-- Provided entries --
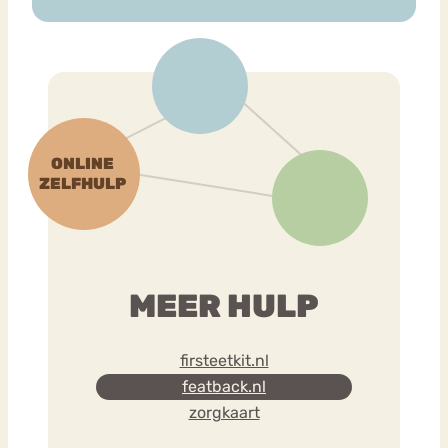
MEER HULP
firsteetkit.nl
featback.nl
zorgkaart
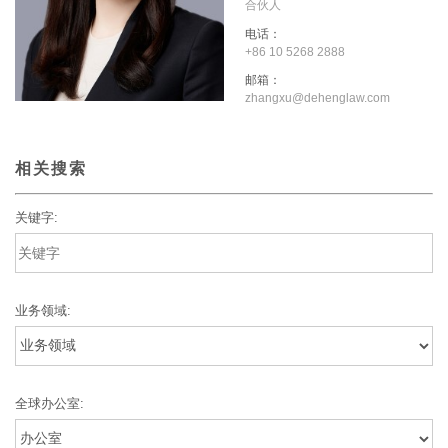
合伙人
电话：
+86 10 5268 2888
邮箱：
zhangxu@dehenglaw.com
相关搜索
关键字:
业务领域:
全球办公室:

-- Your instructions --
Can you recast the lines of text from all the records above as a Markdown table with the columns Number and Text? Number each row, skip any blank lines, and leave the pictures out.

-- Solution --
| Number | Text |
|---|---|
| 1 | MEER HULP |
| 2 | firsteetkit.nl |
| 3 | featback.nl |
| 4 | zorgkaart |
| 5 | 合伙人 |
| 6 | 电话： |
| 7 | +86 10 5268 2888 |
| 8 | 邮箱： |
| 9 | zhangxu@dehenglaw.com |
| 10 | 相关搜索 |
| 11 | 关键字: |
| 12 | 业务领域: |
| 13 | 全球办公室: |